Dataset section ->
+---+

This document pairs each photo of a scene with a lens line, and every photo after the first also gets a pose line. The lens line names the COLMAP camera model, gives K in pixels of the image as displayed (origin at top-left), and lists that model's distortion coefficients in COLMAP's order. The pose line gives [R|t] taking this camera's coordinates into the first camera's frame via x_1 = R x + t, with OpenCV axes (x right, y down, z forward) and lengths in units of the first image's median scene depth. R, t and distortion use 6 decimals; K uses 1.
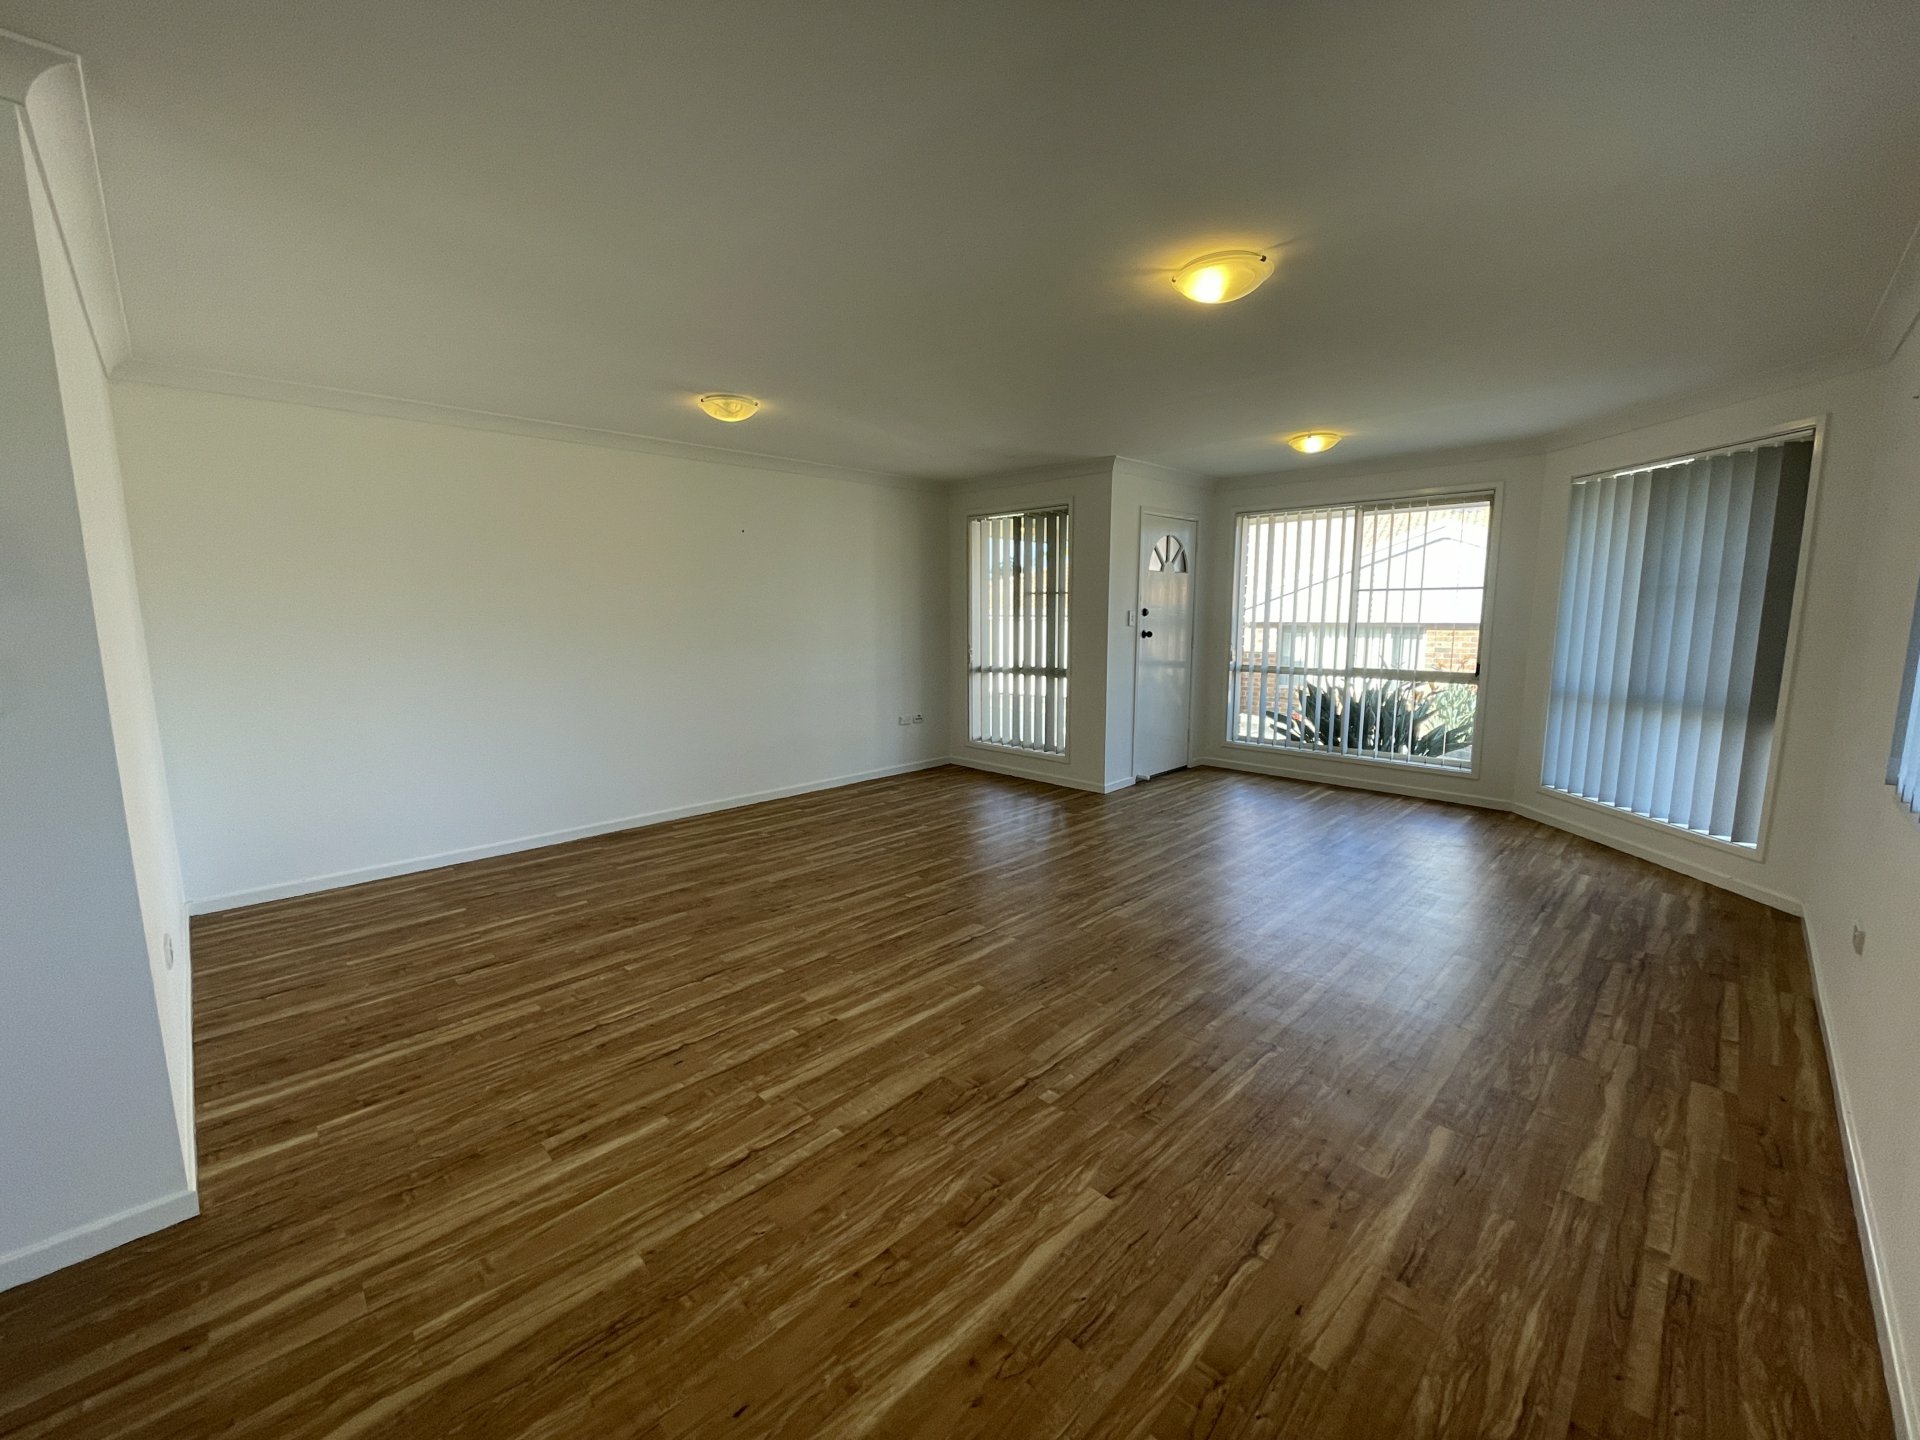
lens RADIAL K [[774.5, 0, 960.3], [0, 774.5, 712.8], [0, 0, 1]] dist [-0.002233, 0.000087]
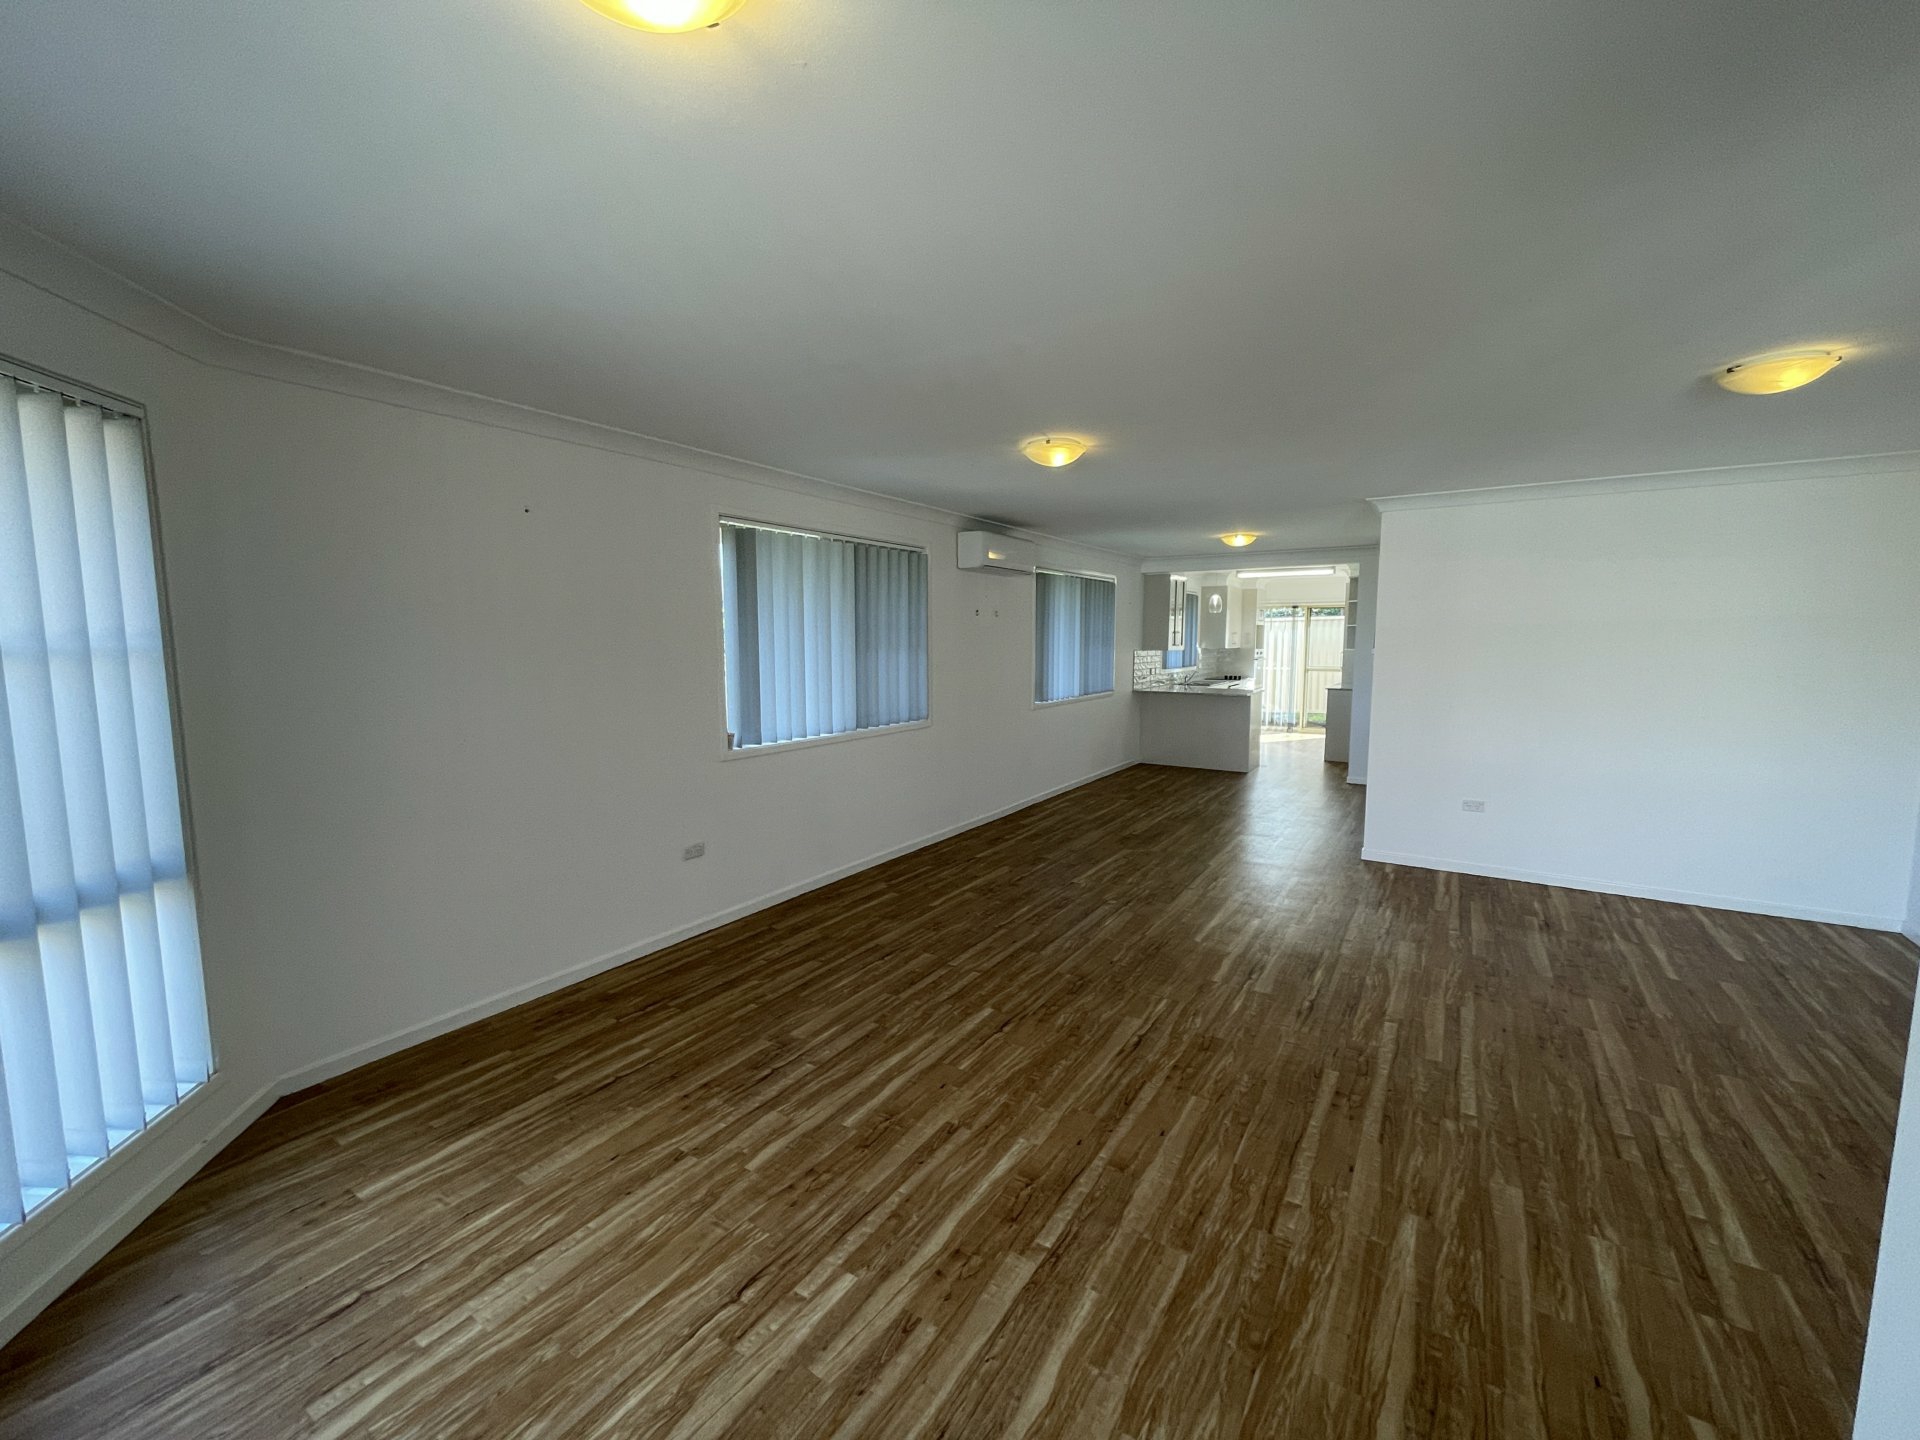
lens RADIAL K [[774.5, 0, 960.7], [0, 774.5, 717.1], [0, 0, 1]] dist [-0.002233, 0.000087]
pose [[-0.977287, 0.026882, -0.210209, 0.598116], [-0.023521, 0.972034, 0.233659, -0.285798], [0.210612, 0.233296, -0.949324, 1.781445]]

+---+

Your instructions ->
Skip the pictures, then return the rest of the data exactly.

Solution for this exercise ->
This document pairs each photo of a scene with a lens line, and every photo after the first also gets a pose line. The lens line names the COLMAP camera model, gives K in pixels of the image as displayed (origin at top-left), and lists that model's distortion coefficients in COLMAP's order. The pose line gives [R|t] taking this camera's coordinates into the first camera's frame via x_1 = R x + t, with OpenCV axes (x right, y down, z forward) and lengths in units of the first image's median scene depth. R, t and distortion use 6 decimals; K uses 1.
lens RADIAL K [[774.5, 0, 960.3], [0, 774.5, 712.8], [0, 0, 1]] dist [-0.002233, 0.000087]
lens RADIAL K [[774.5, 0, 960.7], [0, 774.5, 717.1], [0, 0, 1]] dist [-0.002233, 0.000087]
pose [[-0.977287, 0.026882, -0.210209, 0.598116], [-0.023521, 0.972034, 0.233659, -0.285798], [0.210612, 0.233296, -0.949324, 1.781445]]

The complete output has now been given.